A quartet of lambs were welcomed by Frank and Debra Vogeltanz at Sheep Haven Farm. (Jean Ruzicka / Enterprise)

By Jean Ruzicka

Frank and Debra Vogeltanz of rural Laporte are once again counting sheep, and it’s not a matter of insomnia.

Sammy, a Dorset Southdown ram, and Emily, a Dorset ewe, added quadruplets to the herd April 21.

While this is not unusual at Sheep Haven Farm – quads having arrived four of the past five years - this is a first for both Sammy and Emily. Triplets and twins are a norm. And there is no artificial insemination at the farm.

Larry, Curly and Moe, the males, and Tova, a female, were enjoying supplemental formula this week from Frank, who’s been raising sheep since a child of 5, his family’s main occupation on property just west of Garfield Lake.

“I married into it,” Debra jokes.

The young lambs become docile within a week of meeting their “shepherds” and begin nibbling grass at three or four weeks.

“We watch them get off to a good start,” Frank said of shots, vitamins and bands on tails (so the 6-inch appendages fall off).

When the sheep began producing quads five years ago, they’d originally credited the ram. “It wasn’t.”

It may be the friendly atmosphere.

Sissy, an orphaned lamb with brother Billy, were bottle fed after mom died shortly after their birth. Now Sissy knows her name, answering with a bahhhh, and greets them on arrival, subsequently tailing their movements.

“Billy’s quieter,” Debra said. “Sissy does all the talking.”

The lambs are regular passengers on the family golf cart.

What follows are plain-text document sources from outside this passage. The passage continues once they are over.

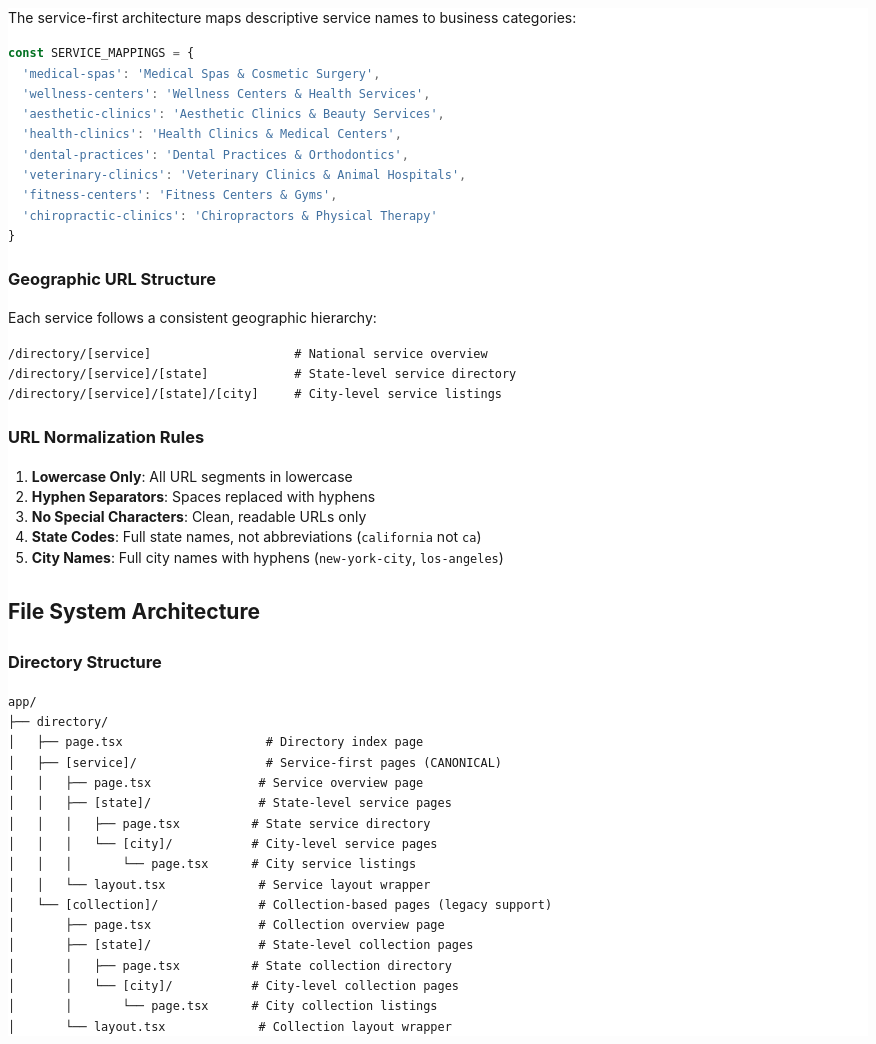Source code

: The service-first architecture maps descriptive service names to business categories:

```typescript
const SERVICE_MAPPINGS = {
  'medical-spas': 'Medical Spas & Cosmetic Surgery',
  'wellness-centers': 'Wellness Centers & Health Services',
  'aesthetic-clinics': 'Aesthetic Clinics & Beauty Services',
  'health-clinics': 'Health Clinics & Medical Centers',
  'dental-practices': 'Dental Practices & Orthodontics',
  'veterinary-clinics': 'Veterinary Clinics & Animal Hospitals',
  'fitness-centers': 'Fitness Centers & Gyms',
  'chiropractic-clinics': 'Chiropractors & Physical Therapy'
}
```

### Geographic URL Structure

Each service follows a consistent geographic hierarchy:

```
/directory/[service]                    # National service overview
/directory/[service]/[state]            # State-level service directory  
/directory/[service]/[state]/[city]     # City-level service listings
```

### URL Normalization Rules

1. **Lowercase Only**: All URL segments in lowercase
2. **Hyphen Separators**: Spaces replaced with hyphens
3. **No Special Characters**: Clean, readable URLs only
4. **State Codes**: Full state names, not abbreviations (`california` not `ca`)
5. **City Names**: Full city names with hyphens (`new-york-city`, `los-angeles`)

## File System Architecture

### Directory Structure

```
app/
├── directory/
│   ├── page.tsx                    # Directory index page
│   ├── [service]/                  # Service-first pages (CANONICAL)
│   │   ├── page.tsx               # Service overview page
│   │   ├── [state]/               # State-level service pages
│   │   │   ├── page.tsx          # State service directory
│   │   │   └── [city]/           # City-level service pages
│   │   │       └── page.tsx      # City service listings
│   │   └── layout.tsx             # Service layout wrapper
│   └── [collection]/              # Collection-based pages (legacy support)
│       ├── page.tsx               # Collection overview page  
│       ├── [state]/               # State-level collection pages
│       │   ├── page.tsx          # State collection directory
│       │   └── [city]/           # City-level collection pages
│       │       └── page.tsx      # City collection listings
│       └── layout.tsx             # Collection layout wrapper
```
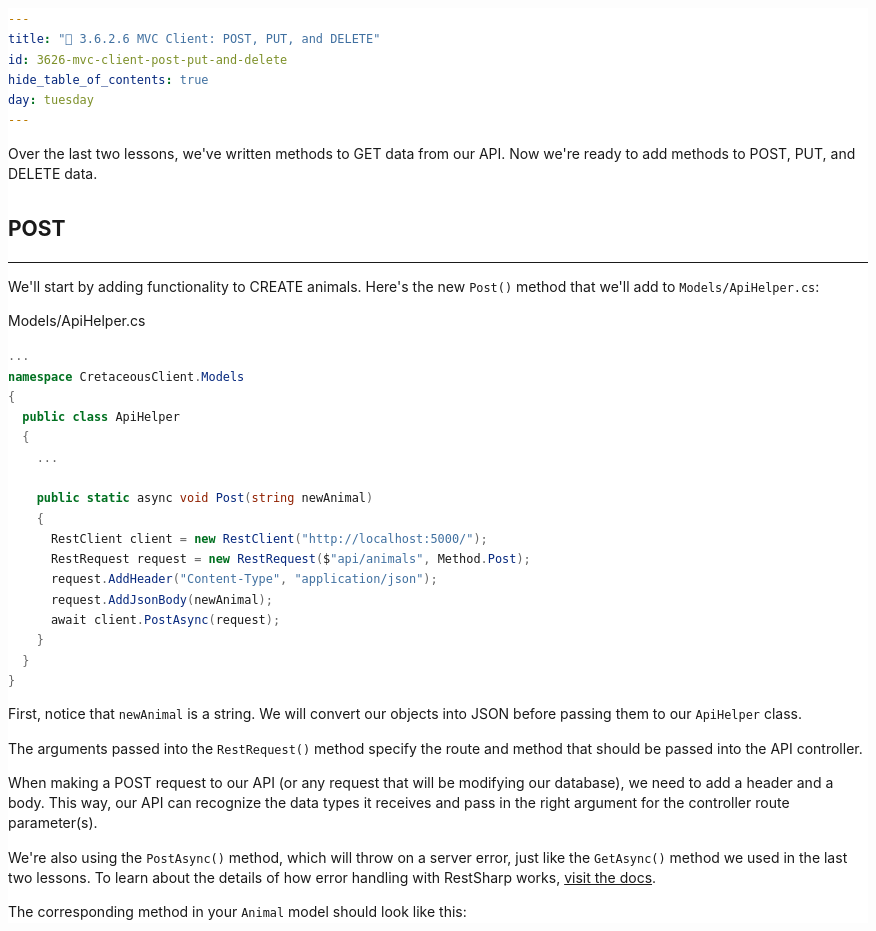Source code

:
 ```yaml
---
title: "📓 3.6.2.6 MVC Client: POST, PUT, and DELETE"
id: 3626-mvc-client-post-put-and-delete
hide_table_of_contents: true
day: tuesday
---
```


Over the last two lessons, we've written methods to GET data from our API. Now we're ready to add methods to POST, PUT, and DELETE data. 

## POST
---

We'll start by adding functionality to CREATE animals. Here's the new `Post()` method that we'll add to `Models/ApiHelper.cs`:

<div class="filename">Models/ApiHelper.cs</div>

```csharp
...
namespace CretaceousClient.Models
{
  public class ApiHelper
  {
    ...

    public static async void Post(string newAnimal)
    {
      RestClient client = new RestClient("http://localhost:5000/");
      RestRequest request = new RestRequest($"api/animals", Method.Post);
      request.AddHeader("Content-Type", "application/json");
      request.AddJsonBody(newAnimal);
      await client.PostAsync(request);
    }
  }
}
```

First, notice that `newAnimal` is a string. We will convert our objects into JSON before passing them to our `ApiHelper` class.

The arguments passed into the `RestRequest()` method specify the route and method that should be passed into the API controller. 

When making a POST request to our API (or any request that will be modifying our database), we need to add a header and a body. This way, our API can recognize the data types it receives and pass in the right argument for the controller route parameter(s). 

We're also using the `PostAsync()` method, which will throw on a server error, just like the `GetAsync()` method we used in the last two lessons. To learn about the details of how error handling with RestSharp works, [visit the docs](https://restsharp.dev/error-handling.html). 

The corresponding method in your `Animal` model should look like this:
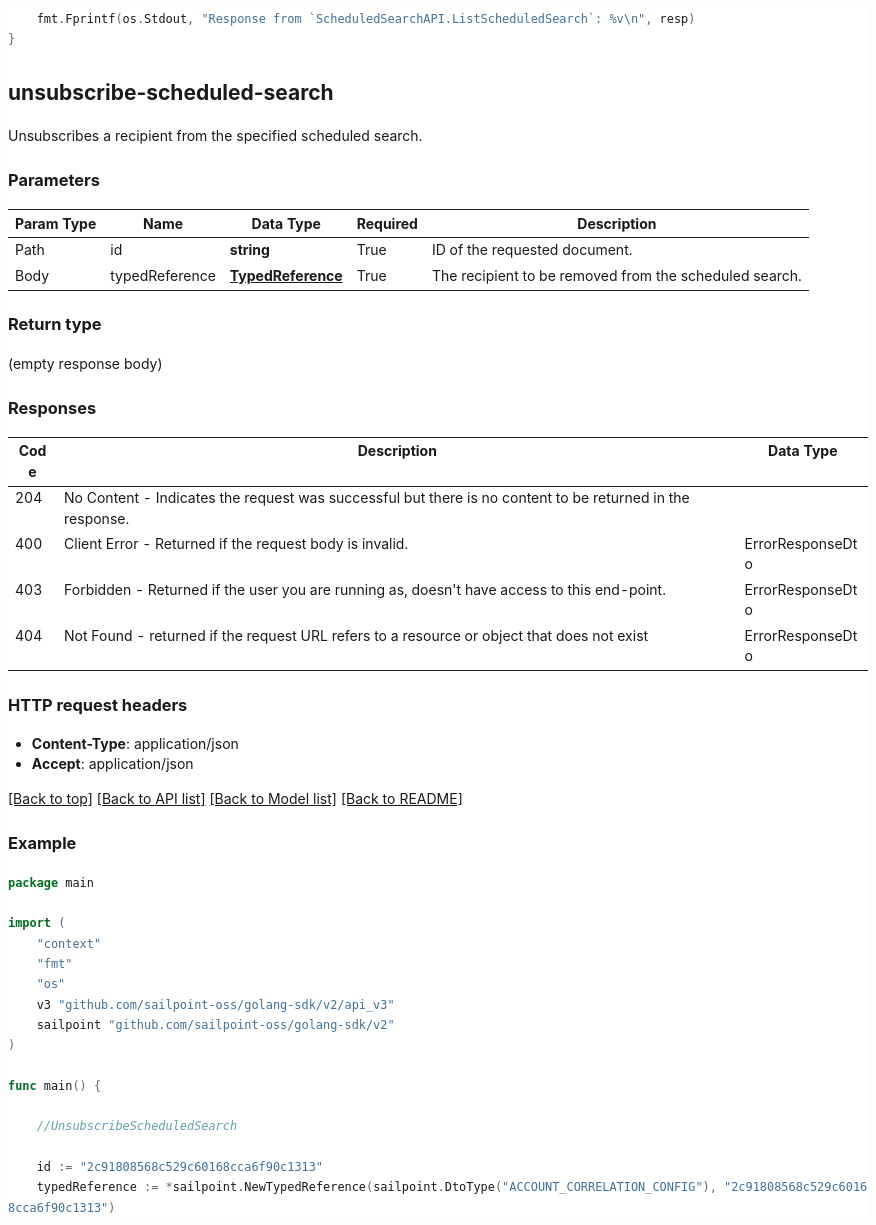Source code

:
 ```go
    fmt.Fprintf(os.Stdout, "Response from `ScheduledSearchAPI.ListScheduledSearch`: %v\n", resp)
}
```




## unsubscribe-scheduled-search


Unsubscribes a recipient from the specified scheduled search.


### Parameters 
Param Type | Name | Data Type | Required  | Description
------------- | ------------- | ------------- | ------------- | ------------- 
Path   | id | **string** | True  | ID of the requested document.
 Body  | typedReference | [**TypedReference**](TypedReference.md) | True  | The recipient to be removed from the scheduled search. 


### Return type

 (empty response body)

### Responses
Code | Description  | Data Type
------------- | ------------- | -------------
204 | No Content - Indicates the request was successful but there is no content to be returned in the response. | 
400 | Client Error - Returned if the request body is invalid. | ErrorResponseDto
403 | Forbidden - Returned if the user you are running as, doesn&#39;t have access to this end-point. | ErrorResponseDto
404 | Not Found - returned if the request URL refers to a resource or object that does not exist | ErrorResponseDto


### HTTP request headers

- **Content-Type**: application/json
- **Accept**: application/json

[[Back to top]](#) [[Back to API list]](../README.md#documentation-for-api-endpoints)
[[Back to Model list]](../README.md#documentation-for-models)
[[Back to README]](../README.md)

### Example

```go
package main

import (
    "context"
    "fmt"
    "os"
    v3 "github.com/sailpoint-oss/golang-sdk/v2/api_v3"
    sailpoint "github.com/sailpoint-oss/golang-sdk/v2"
)

func main() {

    //UnsubscribeScheduledSearch

    id := "2c91808568c529c60168cca6f90c1313"
    typedReference := *sailpoint.NewTypedReference(sailpoint.DtoType("ACCOUNT_CORRELATION_CONFIG"), "2c91808568c529c60168cca6f90c1313")

```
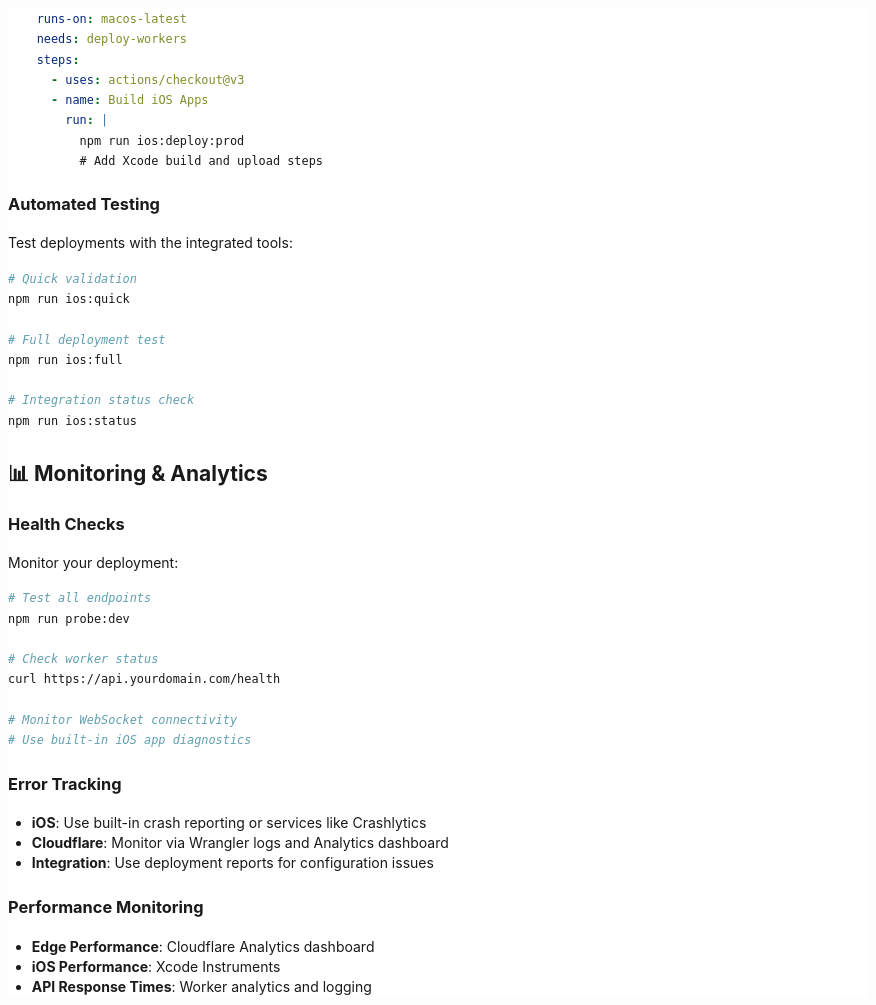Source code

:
 ```yaml
    runs-on: macos-latest
    needs: deploy-workers
    steps:
      - uses: actions/checkout@v3
      - name: Build iOS Apps
        run: |
          npm run ios:deploy:prod
          # Add Xcode build and upload steps
```

### Automated Testing

Test deployments with the integrated tools:

```bash
# Quick validation
npm run ios:quick

# Full deployment test
npm run ios:full

# Integration status check
npm run ios:status
```

## 📊 Monitoring & Analytics

### Health Checks

Monitor your deployment:

```bash
# Test all endpoints
npm run probe:dev

# Check worker status
curl https://api.yourdomain.com/health

# Monitor WebSocket connectivity
# Use built-in iOS app diagnostics
```

### Error Tracking

- **iOS**: Use built-in crash reporting or services like Crashlytics
- **Cloudflare**: Monitor via Wrangler logs and Analytics dashboard
- **Integration**: Use deployment reports for configuration issues

### Performance Monitoring

- **Edge Performance**: Cloudflare Analytics dashboard
- **iOS Performance**: Xcode Instruments
- **API Response Times**: Worker analytics and logging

The rambunctious foursome and mom took up residence in Bambi’s Bungalow, named for an orphaned fawn the Vogeltanzes raised.

Like Sissy, the fawn became their sidekick, following them if they departed, until she returned to the wild.

Sheep can be breed at six months and undergo a five-month pregnancy. Shearing takes place in March, the 39 sheep producing 340 pounds of wool this year. Last year, the wool sold for a dollar a pound. This year it brought 60 cents a pound.

The sheep, whose population reaches 90 by summer, are aware of wolves, arriving back from the field at dusk and becoming quiet as night descends.

Meanwhile, the three stooges and sister Tova have one more acquaintance to make on the farm.

Rosie, a border collie, is recovering from hip surgery, “drawing unemployment,” but she will be back to work soon.

“She’s the herder,” Frank said. “Saves me the legwork.”